Meet the Illustrator: Joey Guidone
As you peruse our Beyond the Screen collection, you’re bound to notice a series of captivating illustrations. These images come to us courtesy of Joey Guidone, an Italian artist and illustrator. We asked Joey about his inspiration, his artistic process, and what he hopes others will experience from his work. Here’s what he had to say.
Joey, as you created the artwork for this collection, what gave you inspiration?
Context is intrinsic to the definition of illustrations. When I create an editorial image, it is fundamental that I properly comprehend the article that I am going to illustrate. After that, it is equally important to allow my mind to untie temporarily from that and descend into my imagination — which is like a messy cellar full of stuff that I store there every day.
The first stage of my process is getting inspired. I think there are infinite ways to find inspiration. Sometimes you struggle all day, sometimes it just pops up listening to a random song on the radio. When I find something useful for my project, I do thumb roughs on paper. I have a sketchbook where I collect ideas and that’s another source of inspiration. I also like to see how other artists have dealt with a similar topic.
The second stage of my creative process is picking two or three ideas and drawing well-defined sketches to share with the art director. In this stage, I think it is important to show clear images.
After a preliminary illustration is selected, the final stage of my process is to enhance details and add colors to create the final image.
What tools do you use to create your illustrations?
In addition to pencil and paper, I use a few basic tools in Photoshop. Some brushes and the knowledge of paths are enough for me to be efficient and quick. I am a fan of simplicity.
Are there certain visual elements that you try to include in your work? What should viewers look for?
Visual communication is based upon the use of symbols, and I love playing with them. I always try to surprise viewers with something unexpected — using rhetorical figures and trying to be original — whether I’m drawing about taxes or philosophy.

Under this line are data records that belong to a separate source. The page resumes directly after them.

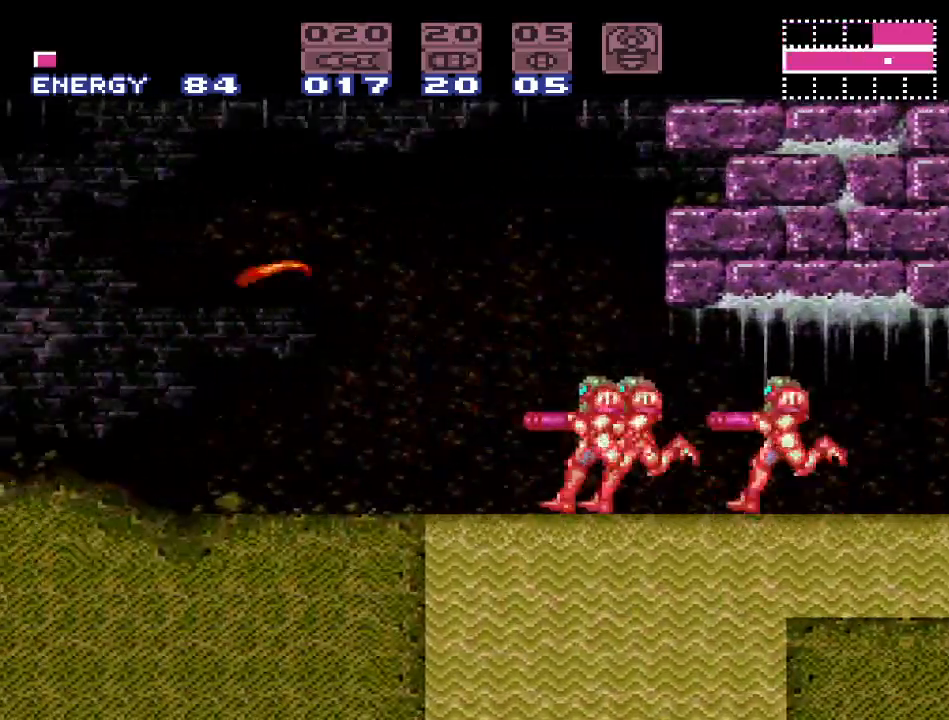
{"buttons": ["Y", "DPAD_RIGHT"], "events": [[200, "DPAD_LEFT", "up"], [333, "DPAD_RIGHT", "down"]]}
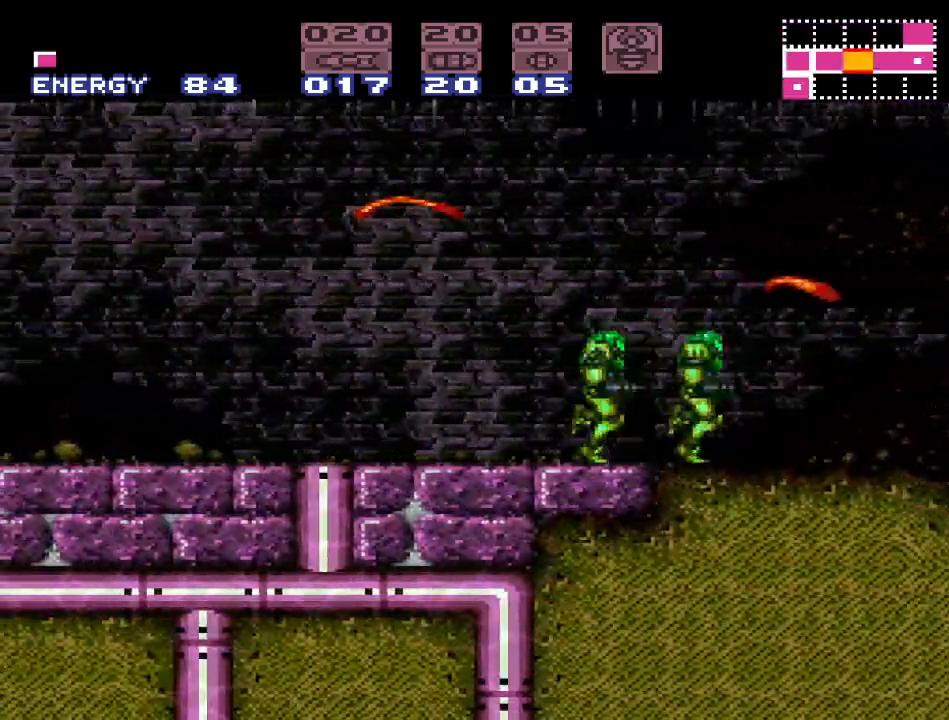
{"buttons": ["B", "Y", "DPAD_RIGHT"], "events": [[300, "B", "down"]]}
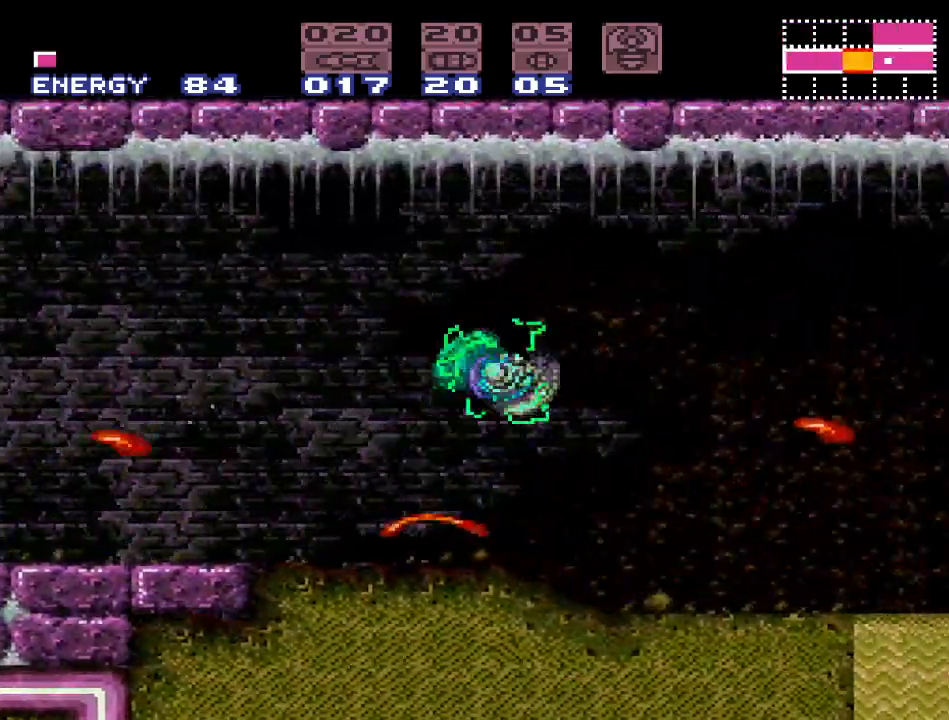
{"buttons": ["Y", "DPAD_RIGHT"], "events": [[367, "B", "up"]]}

How would you sum up your approach to illustration?
There are three key factors. First, I think it is important to show clear images. People must not struggle to understand the ideas in my sketches. Clarity is the first cornerstone of my approach to illustration.
Simplicity is the second cornerstone that I would say describes my idea of illustration and the tools I use.
The third cornerstone of my work is originality. Some illustrators think the possibilities with visual arts have been entirely investigated — that everything has already been tried. If we talk about style, maybe that’s true. But in my vision there will always be ways to create something that didn’t exist before. You can depict a golfer with a phone in thousands of graphic styles, from pointillism to vector art, but I’m not interested in that. I’m interested in finding a consistent visual language for each series.
What is your favorite piece in this collection and why?
I’ve grown really fond of the moon illustration. It is consistent with my three principles of illustration — clarity, simplicity, and originality. And since I grew up at the feet of the Alps, the mountain landscape has always fascinated me. I must say that, in general, nature is quite a constant presence in my art and this is a good example.
Obviously, I can’t expect people to have the exact same feelings as I do when they look at this artwork. Maybe somebody will be intrigued and try to understand the deeper meaning behind it. Maybe somebody else will simply be attracted by the beauty and perfect balance of the moon phases, or maybe someone will even have a totally different interpretation of it. Whatever the viewers’ experiences are, my feeling is that this rising moon will not go unnoticed.
What advice would you give to other aspiring illustrators and designers?
In the path to making your gift your life, everybody must find their own way. The only thing that all the ways have in common is that, in order to shine, you must work hard. About my personal path — I found that artistic growth and personal growth are deeply connected. There is no artistic growth without interest in personal development.